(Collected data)

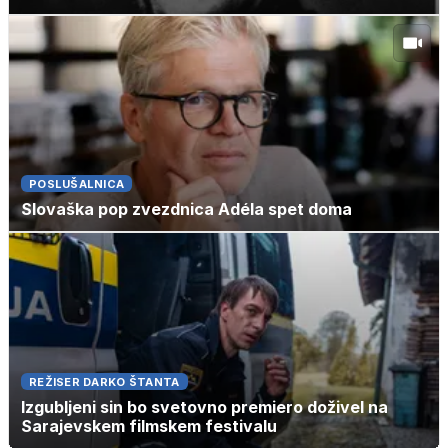
POSLUŠALNICA
Slovaška pop zvezdnica Adéla spet doma
REŽISER DARKO ŠTANTA
Izgubljeni sin bo svetovno premiero doživel na
Sarajevskem filmskem festivalu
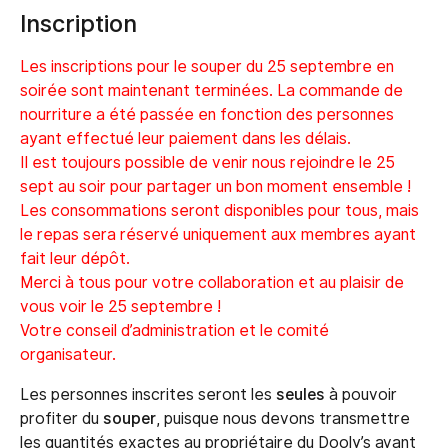
Inscription
Les inscriptions pour le souper du 25 septembre en
soirée sont maintenant terminées. La commande de
nourriture a été passée en fonction des personnes
ayant effectué leur paiement dans les délais.
Il est toujours possible de venir nous rejoindre le 25
sept au soir pour partager un bon moment ensemble !
Les consommations seront disponibles pour tous, mais
le repas sera réservé uniquement aux membres ayant
fait leur dépôt.
Merci à tous pour votre collaboration et au plaisir de
vous voir le 25 septembre !
Votre conseil d’administration et le comité
organisateur.
Les personnes inscrites seront les
seules
à pouvoir
profiter du
souper
, puisque nous devons transmettre
les quantités exactes au propriétaire du Dooly’s avant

_REQUEST:_ Wherever the line holding "soirée sont maintenant" falls in the entries above, copy exactly from it through the line holding "sept au soir", inclusive, and add nothing.

_EXERCISE SOLUTION:_
soirée sont maintenant terminées. La commande de
nourriture a été passée en fonction des personnes
ayant effectué leur paiement dans les délais.
Il est toujours possible de venir nous rejoindre le 25
sept au soir pour partager un bon moment ensemble !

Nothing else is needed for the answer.